→ Available data
+===+
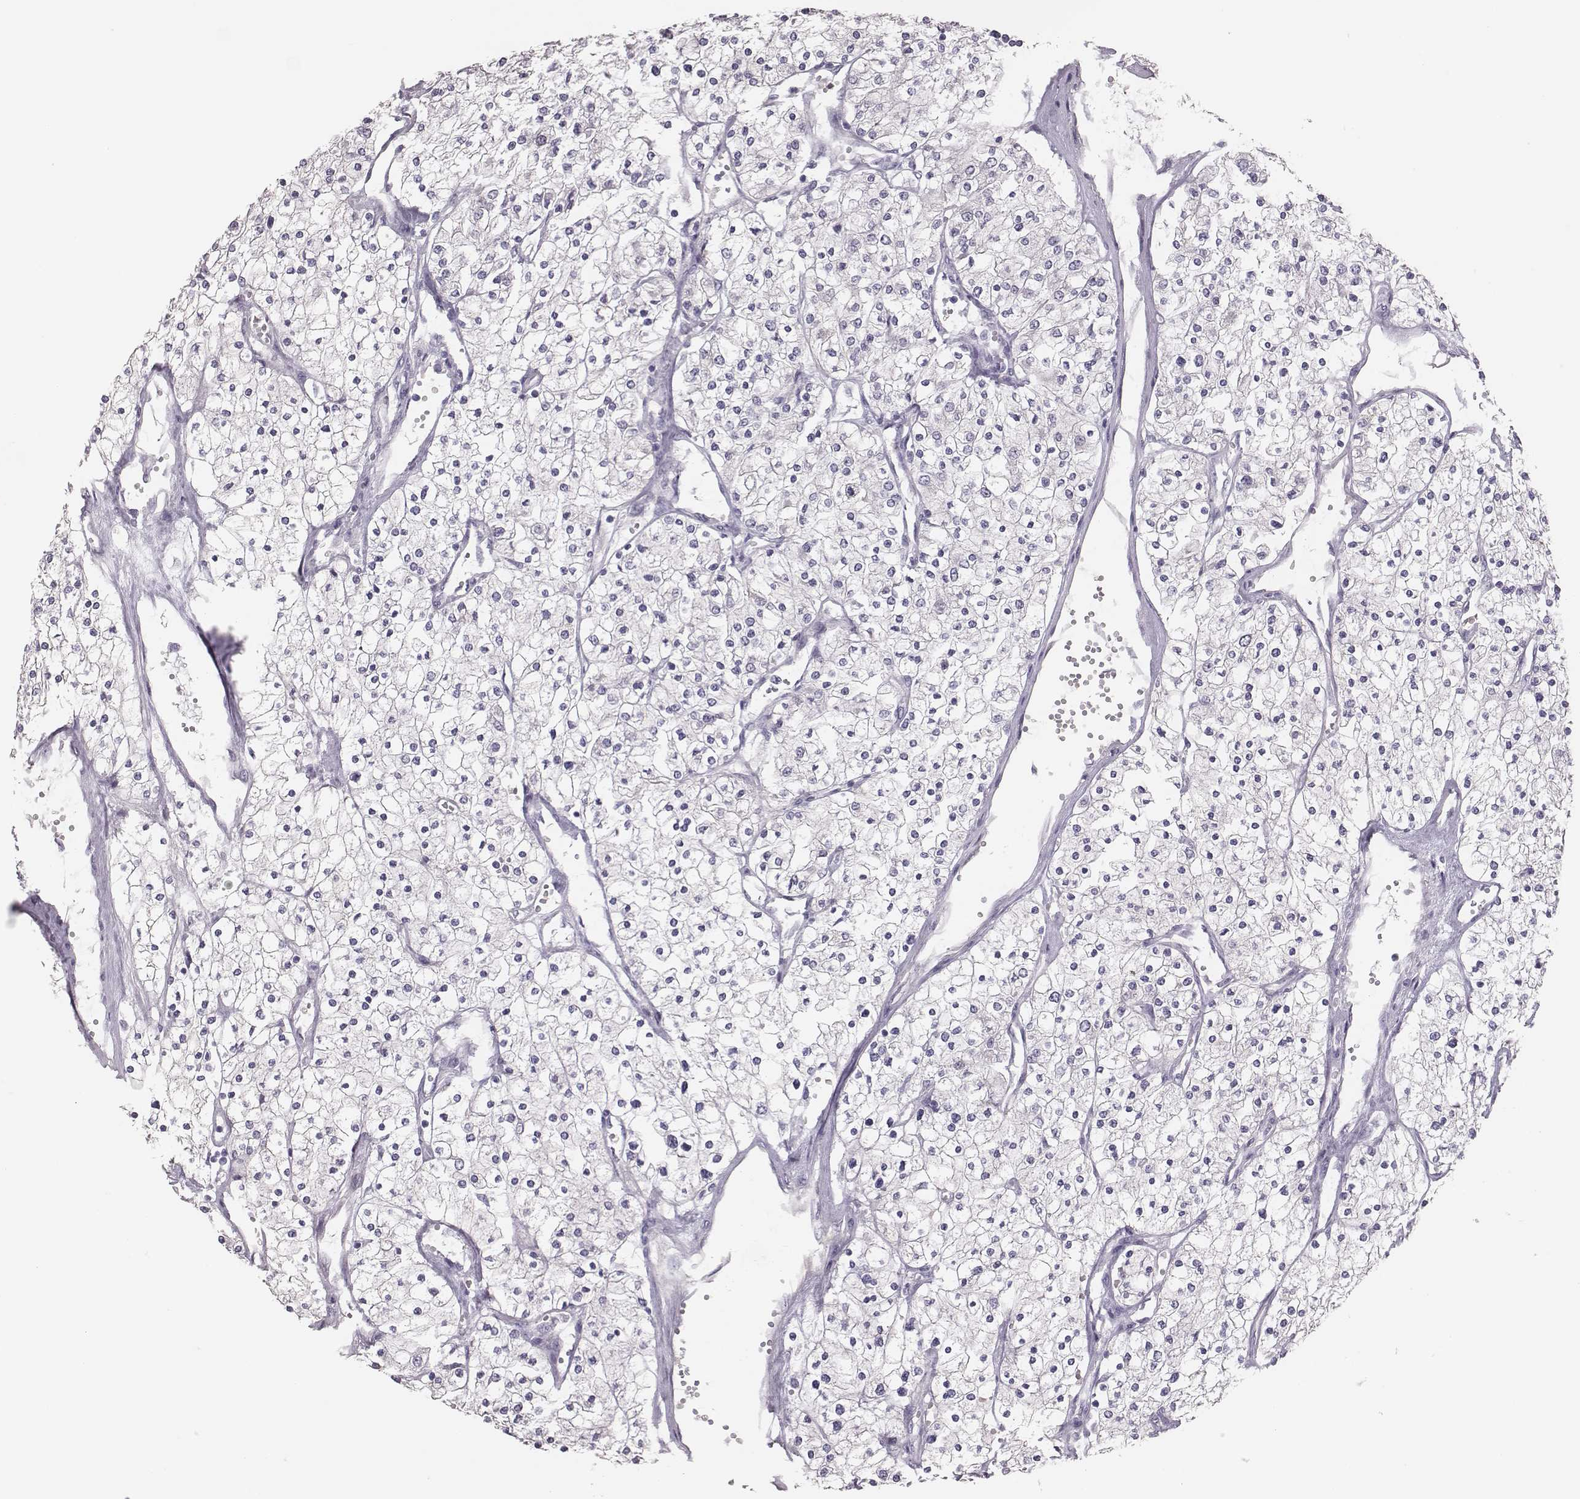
{"staining": {"intensity": "negative", "quantity": "none", "location": "none"}, "tissue": "renal cancer", "cell_type": "Tumor cells", "image_type": "cancer", "snomed": [{"axis": "morphology", "description": "Adenocarcinoma, NOS"}, {"axis": "topography", "description": "Kidney"}], "caption": "There is no significant staining in tumor cells of adenocarcinoma (renal).", "gene": "PBK", "patient": {"sex": "male", "age": 80}}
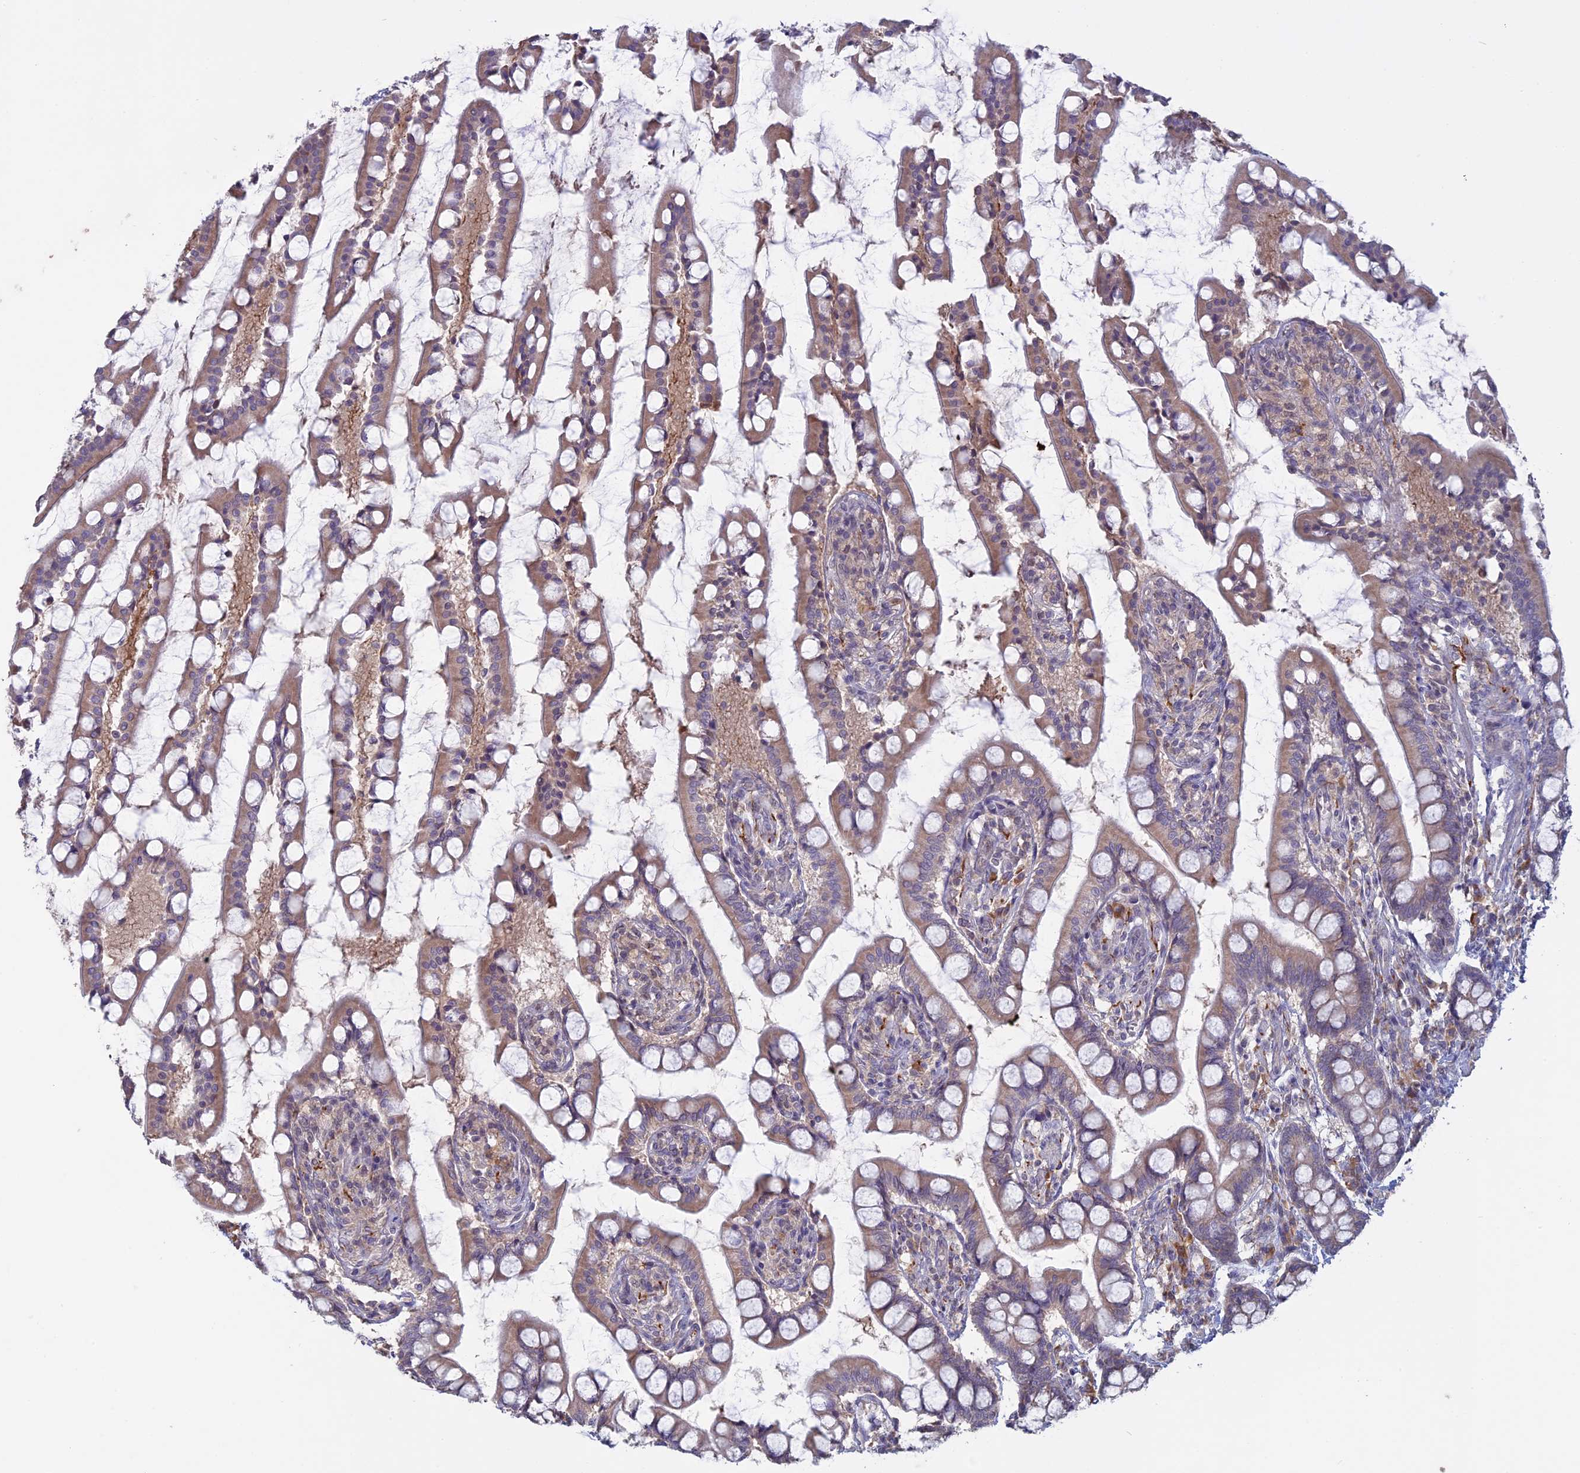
{"staining": {"intensity": "moderate", "quantity": ">75%", "location": "cytoplasmic/membranous"}, "tissue": "small intestine", "cell_type": "Glandular cells", "image_type": "normal", "snomed": [{"axis": "morphology", "description": "Normal tissue, NOS"}, {"axis": "topography", "description": "Small intestine"}], "caption": "High-magnification brightfield microscopy of benign small intestine stained with DAB (brown) and counterstained with hematoxylin (blue). glandular cells exhibit moderate cytoplasmic/membranous positivity is seen in about>75% of cells. (IHC, brightfield microscopy, high magnification).", "gene": "TMEM208", "patient": {"sex": "male", "age": 52}}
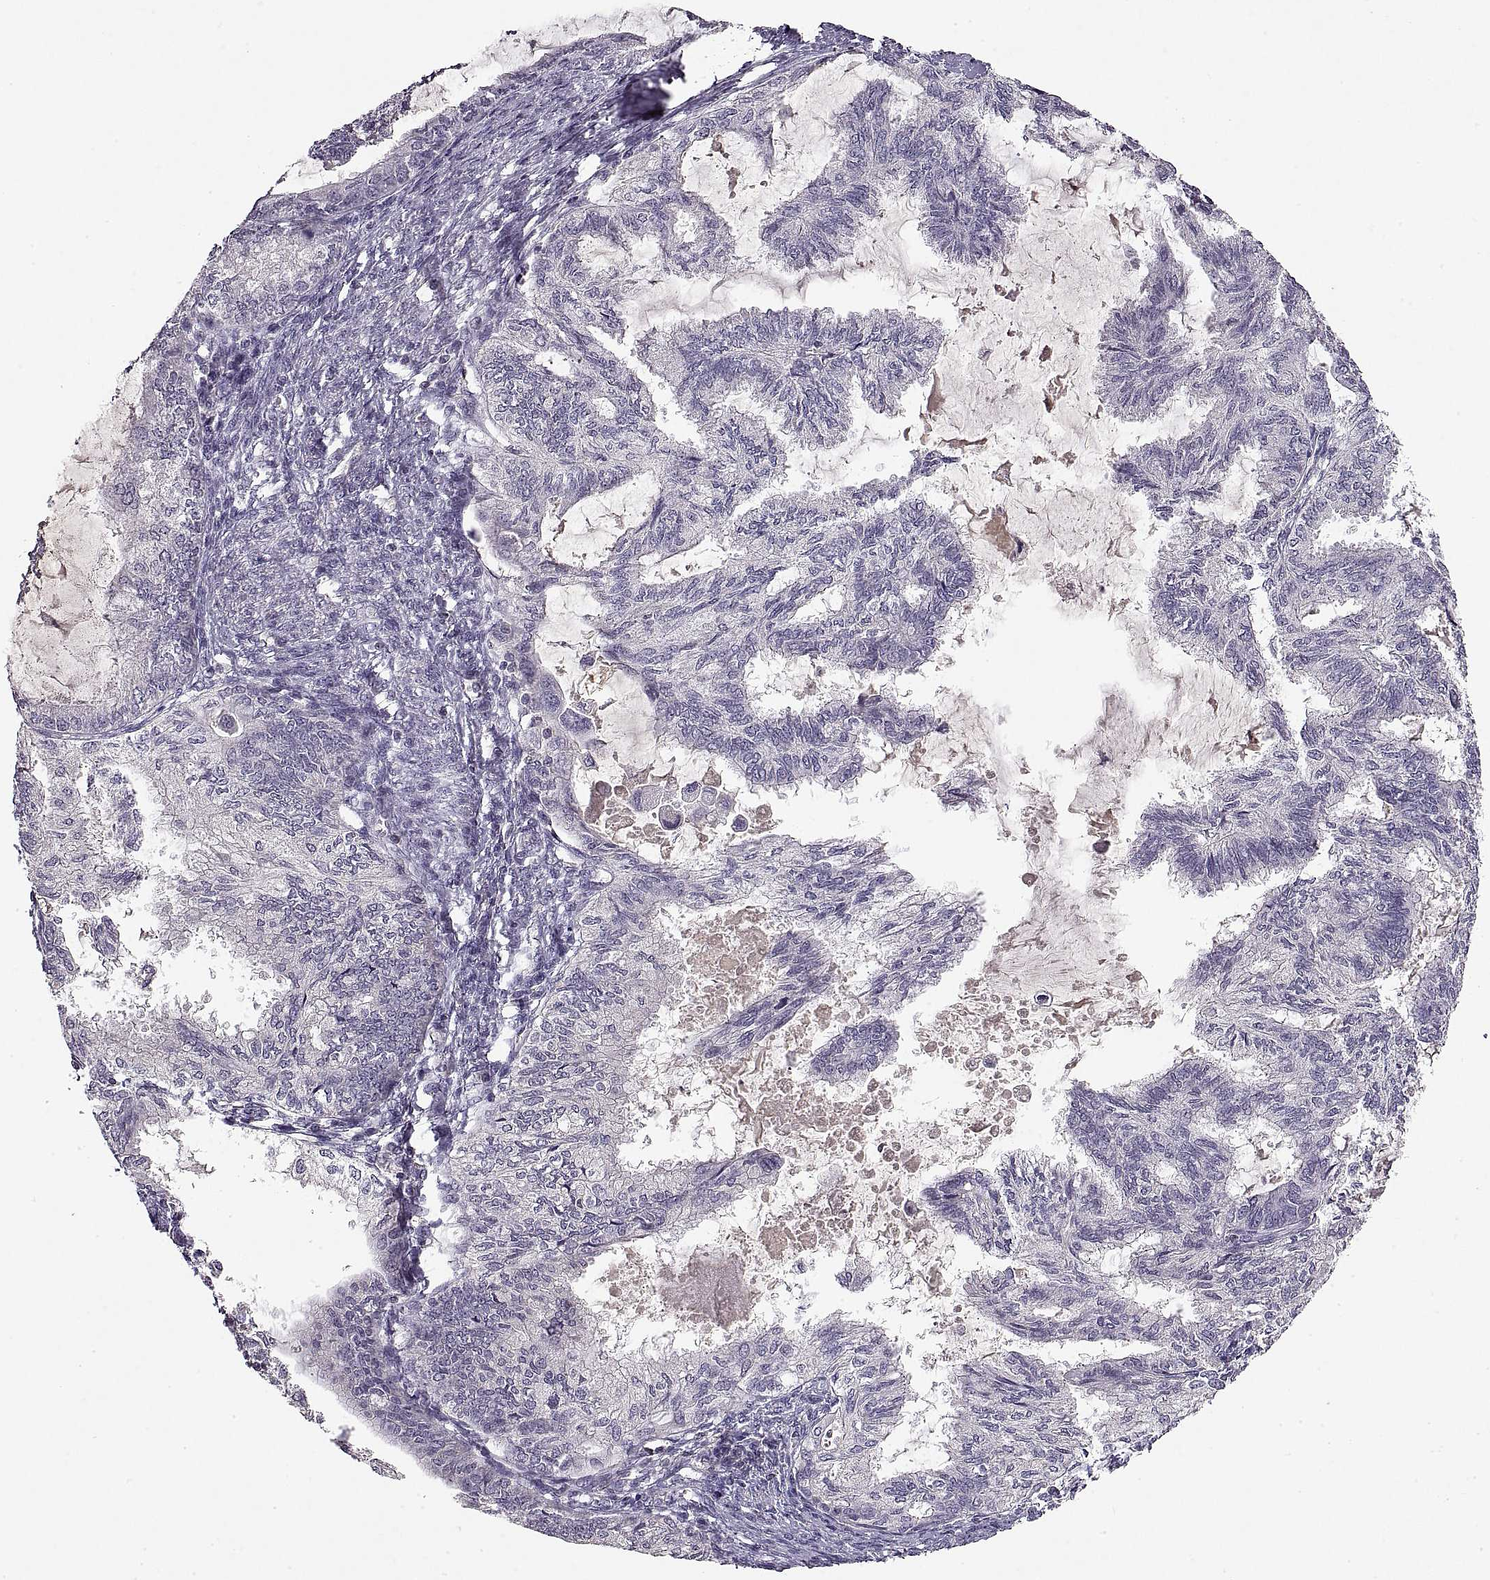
{"staining": {"intensity": "negative", "quantity": "none", "location": "none"}, "tissue": "endometrial cancer", "cell_type": "Tumor cells", "image_type": "cancer", "snomed": [{"axis": "morphology", "description": "Adenocarcinoma, NOS"}, {"axis": "topography", "description": "Endometrium"}], "caption": "Immunohistochemistry of human endometrial cancer shows no expression in tumor cells.", "gene": "ADAM11", "patient": {"sex": "female", "age": 86}}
+===+
→ Work order
In full and without changes, repeat the listing above, but not its pictures.

→ Solution below
{"staining": {"intensity": "negative", "quantity": "none", "location": "none"}, "tissue": "renal cancer", "cell_type": "Tumor cells", "image_type": "cancer", "snomed": [{"axis": "morphology", "description": "Adenocarcinoma, NOS"}, {"axis": "topography", "description": "Kidney"}], "caption": "There is no significant staining in tumor cells of adenocarcinoma (renal).", "gene": "PBK", "patient": {"sex": "male", "age": 80}}
{"staining": {"intensity": "moderate", "quantity": ">75%", "location": "cytoplasmic/membranous"}, "tissue": "small intestine", "cell_type": "Glandular cells", "image_type": "normal", "snomed": [{"axis": "morphology", "description": "Normal tissue, NOS"}, {"axis": "topography", "description": "Small intestine"}], "caption": "High-magnification brightfield microscopy of benign small intestine stained with DAB (brown) and counterstained with hematoxylin (blue). glandular cells exhibit moderate cytoplasmic/membranous positivity is seen in about>75% of cells. (IHC, brightfield microscopy, high magnification).", "gene": "TMEM208", "patient": {"sex": "male", "age": 52}}
{"staining": {"intensity": "negative", "quantity": "none", "location": "none"}, "tissue": "endometrial cancer", "cell_type": "Tumor cells", "image_type": "cancer", "snomed": [{"axis": "morphology", "description": "Adenocarcinoma, NOS"}, {"axis": "topography", "description": "Endometrium"}], "caption": "Immunohistochemistry of human endometrial cancer shows no expression in tumor cells.", "gene": "ADAM11", "patient": {"sex": "female", "age": 86}}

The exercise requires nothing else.